• [Your objective] Without including any pictures, please copy every entry below exactly.

• [Extracted page text data]
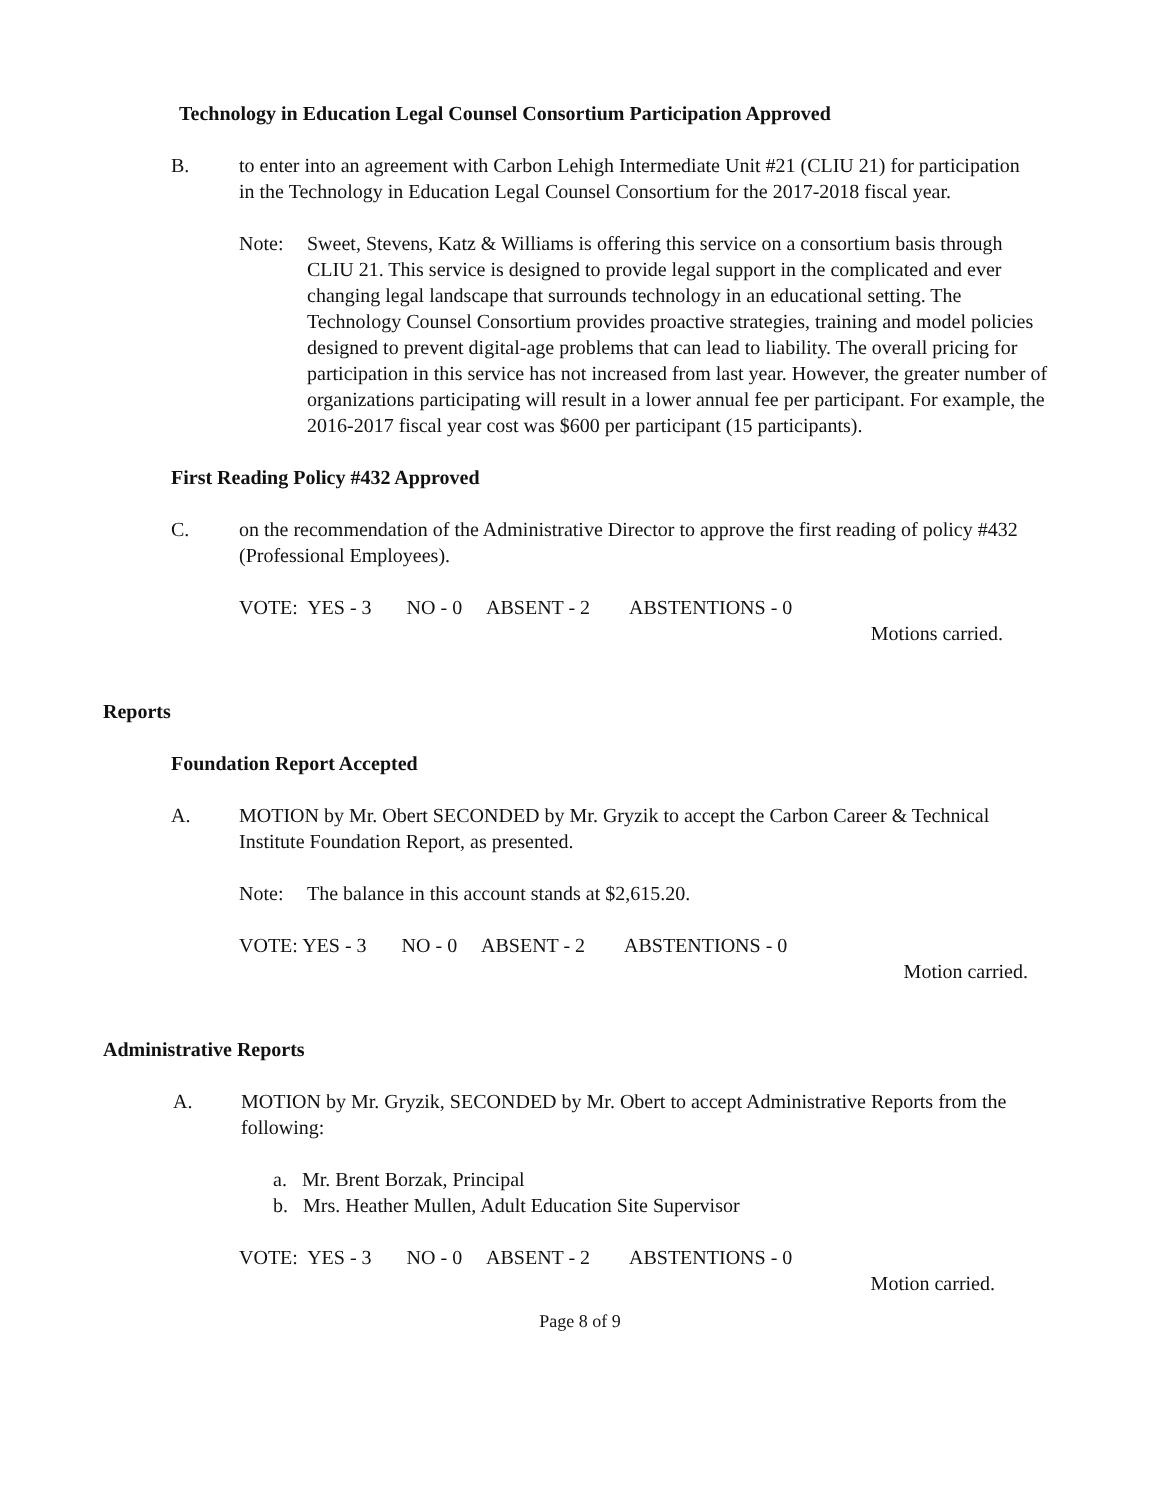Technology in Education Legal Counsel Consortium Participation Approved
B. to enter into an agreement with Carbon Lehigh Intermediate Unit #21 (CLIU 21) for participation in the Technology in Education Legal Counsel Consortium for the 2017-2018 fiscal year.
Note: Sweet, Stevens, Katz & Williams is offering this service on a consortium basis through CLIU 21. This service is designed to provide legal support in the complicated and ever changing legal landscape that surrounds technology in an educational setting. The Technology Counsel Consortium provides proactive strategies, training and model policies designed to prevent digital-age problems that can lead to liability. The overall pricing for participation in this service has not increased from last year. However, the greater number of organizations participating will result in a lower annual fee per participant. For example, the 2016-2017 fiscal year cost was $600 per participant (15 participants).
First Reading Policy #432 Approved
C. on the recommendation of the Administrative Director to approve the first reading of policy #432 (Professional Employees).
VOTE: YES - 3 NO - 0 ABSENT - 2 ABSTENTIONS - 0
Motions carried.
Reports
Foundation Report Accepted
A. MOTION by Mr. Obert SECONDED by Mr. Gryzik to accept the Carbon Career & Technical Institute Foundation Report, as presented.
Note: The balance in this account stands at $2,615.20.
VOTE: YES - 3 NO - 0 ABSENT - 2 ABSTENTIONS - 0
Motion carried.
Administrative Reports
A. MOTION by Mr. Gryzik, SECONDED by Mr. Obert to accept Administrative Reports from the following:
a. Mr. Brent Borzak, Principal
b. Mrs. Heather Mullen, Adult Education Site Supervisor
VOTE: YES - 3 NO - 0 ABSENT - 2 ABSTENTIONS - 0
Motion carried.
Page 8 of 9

• [Answer to this exercise]
Technology in Education Legal Counsel Consortium Participation Approved
B. to enter into an agreement with Carbon Lehigh Intermediate Unit #21 (CLIU 21) for participation in the Technology in Education Legal Counsel Consortium for the 2017-2018 fiscal year.
Note: Sweet, Stevens, Katz & Williams is offering this service on a consortium basis through CLIU 21. This service is designed to provide legal support in the complicated and ever changing legal landscape that surrounds technology in an educational setting. The Technology Counsel Consortium provides proactive strategies, training and model policies designed to prevent digital-age problems that can lead to liability. The overall pricing for participation in this service has not increased from last year. However, the greater number of organizations participating will result in a lower annual fee per participant. For example, the 2016-2017 fiscal year cost was $600 per participant (15 participants).
First Reading Policy #432 Approved
C. on the recommendation of the Administrative Director to approve the first reading of policy #432 (Professional Employees).
VOTE: YES - 3 NO - 0 ABSENT - 2 ABSTENTIONS - 0
Motions carried.
Reports
Foundation Report Accepted
A. MOTION by Mr. Obert SECONDED by Mr. Gryzik to accept the Carbon Career & Technical Institute Foundation Report, as presented.
Note: The balance in this account stands at $2,615.20.
VOTE: YES - 3 NO - 0 ABSENT - 2 ABSTENTIONS - 0
Motion carried.
Administrative Reports
A. MOTION by Mr. Gryzik, SECONDED by Mr. Obert to accept Administrative Reports from the following:
a. Mr. Brent Borzak, Principal
b. Mrs. Heather Mullen, Adult Education Site Supervisor
VOTE: YES - 3 NO - 0 ABSENT - 2 ABSTENTIONS - 0
Motion carried.
Page 8 of 9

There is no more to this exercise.